I'm bringing home an almost 2 yr old Havanese soon. He was a show dog and was re-homed, but the re-home didn't work out so after 2 months of being there he is coming to me.

He is potty trained to go outside, and I am wondering if anyone has had success training a dog that they can also go in a litter box or on a pad? I'm not even sure how to start this. I'd like to have an indoor space available- it gets really cold here in the winter (well below zero), and when we move in 2 months our new place will be a little more difficult to get him outside every time he needs to potty. I'd also like it if he didn't have to hold it when he was home alone.

Is it better to wait until we move to work on the indoor potty training? He's been through a lot of changes in his young life and I just want the smoothest, nicest transition possible for him. I do not work outside the home and do not have children so I can dedicate all day to working with him if necessary.

Both our current home and our new home will have ample wood floor areas where we will keep his pen and crate.

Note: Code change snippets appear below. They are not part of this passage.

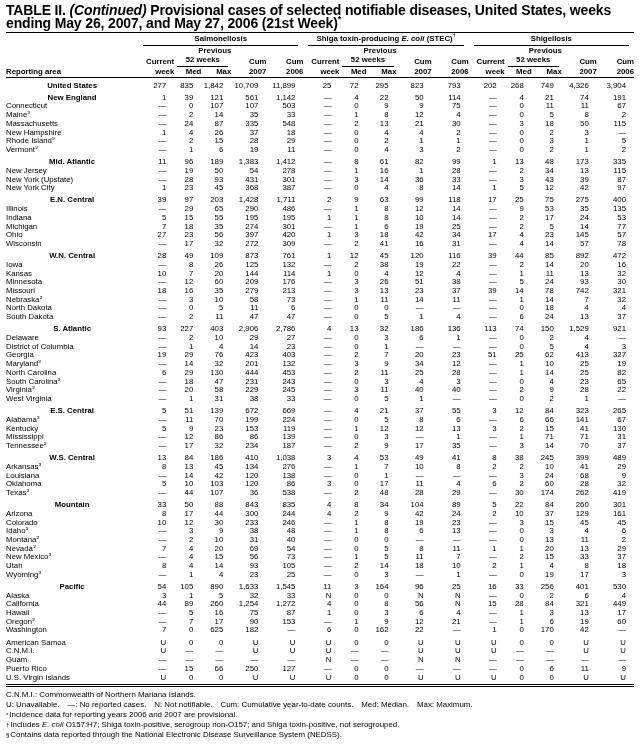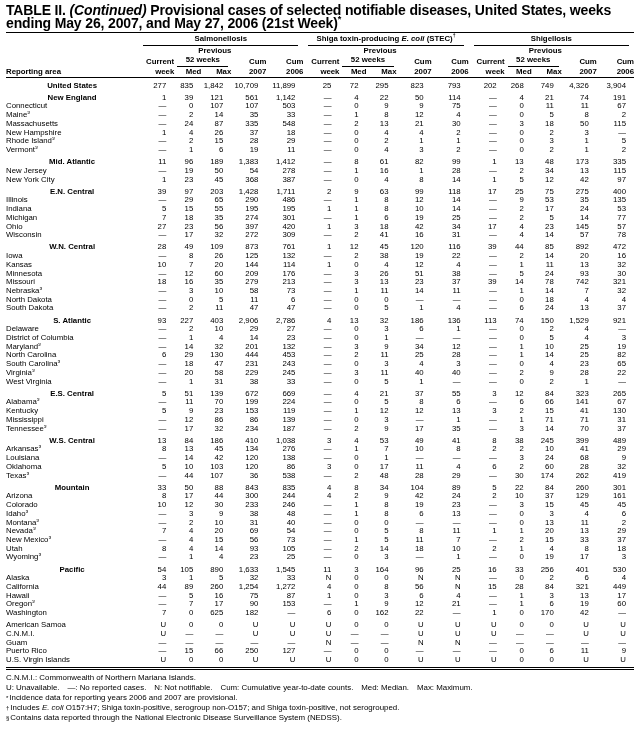--- a/index.html
+++ b/index.html
@@ -307,6 +307,24 @@
           <td class="num">115</td>
         </tr>
         <tr class="">
+          <td class="area">New York (Upstate)</td>
+          <td class="num">—</td>
+          <td class="num">28</td>
+          <td class="num">93</td>
+          <td class="num">431</td>
+          <td class="num">301</td>
+          <td class="num">—</td>
+          <td class="num">3</td>
+          <td class="num">14</td>
+          <td class="num">36</td>
+          <td class="num">33</td>
+          <td class="num">—</td>
+          <td class="num">3</td>
+          <td class="num">43</td>
+          <td class="num">39</td>
+          <td class="num">87</td>
+        </tr>
+        <tr class="">
           <td class="area">New York City</td>
           <td class="num">1</td>
           <td class="num">23</td>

Thank you for any helpful tips, advice, or success stories you can share with me!


----------



## Kathie (Jul 31, 2008)

Welcome! Ours go outside exclusively - we have a doggie door - so not sure about the transition but I would definitely wait until the move to start something new since he has already had so many changes.


----------



## kapowilicious (Mar 19, 2013)

Thanks for the advice, Kathie. That is what I was leaning towards (waiting till the move) so we'll just do that and let him relax when he gets here and not try to teach new routines right away.

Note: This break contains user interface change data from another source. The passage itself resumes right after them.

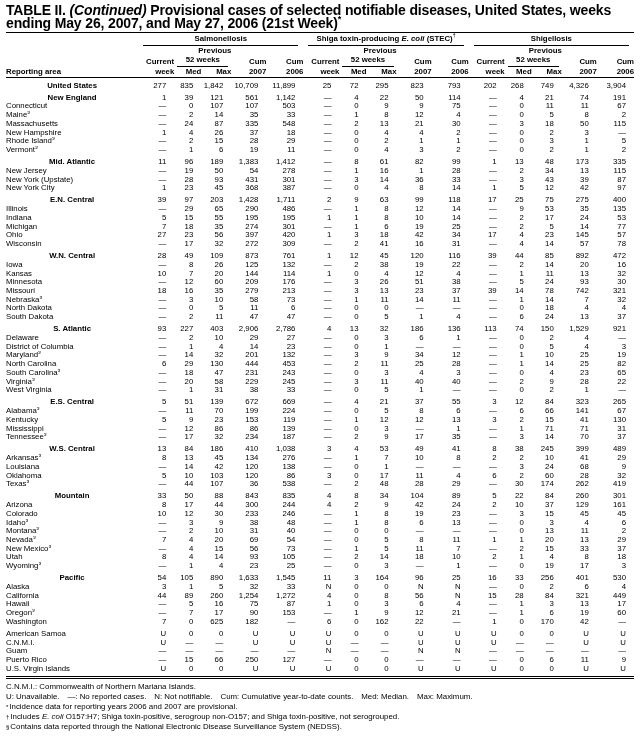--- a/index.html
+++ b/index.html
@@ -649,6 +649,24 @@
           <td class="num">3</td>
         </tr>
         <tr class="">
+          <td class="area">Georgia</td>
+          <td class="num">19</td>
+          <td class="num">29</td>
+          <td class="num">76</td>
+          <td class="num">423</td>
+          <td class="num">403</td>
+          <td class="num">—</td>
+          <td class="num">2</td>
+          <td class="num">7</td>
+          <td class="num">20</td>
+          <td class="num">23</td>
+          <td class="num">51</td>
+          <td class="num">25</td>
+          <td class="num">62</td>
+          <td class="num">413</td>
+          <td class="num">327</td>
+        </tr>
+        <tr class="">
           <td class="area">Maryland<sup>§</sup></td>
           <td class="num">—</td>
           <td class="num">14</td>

I did happen to come across another thread talking about indoor training for an older dog, so I have a few ideas for when we do decide to try to train him that.


----------



## Tuss (Apr 22, 2012)

don't underestimate how strong these little dogs are; i live in canada and mine tolerates the cold quite well. of course on the really cold days she goes out does her business really quick and comes right back inside. Dogs naturally prefer to "eliminate" away from where they live so it might be difficult to teach him to go inside. I would wait until he is comfortable with you until you introduce it and see how it goes. I'm a strong believer that dogs are meant to do their business outside.


----------



## whimsy (Apr 3, 2010)

Whimsy was piddle pad trained from her breeder and I kept it up. I have an place in the laundry room for her piddle pad and tray. I live in an area that has coyotes and the fact that I don't have to take her out at night or early morning is for the best. I don't have to worry about rain or snow or anything like that. Yes..waiting for the move is the way to go before you start. He is a lucky pup to have found a wonderful new home with you! Let us know how it goes!!!


----------



## kapowilicious (Mar 19, 2013)

whimsy said:


> He is a lucky pup to have found a wonderful new home with you! Let us know how it goes!!!


Thanks! I'm quite excited. I'll try to post pics when he gets home. I myself have no idea what he looks like right now- I saw him in his full coat and then he was cut. Hopefully it's nothing too crazy. And at least hair grows!


----------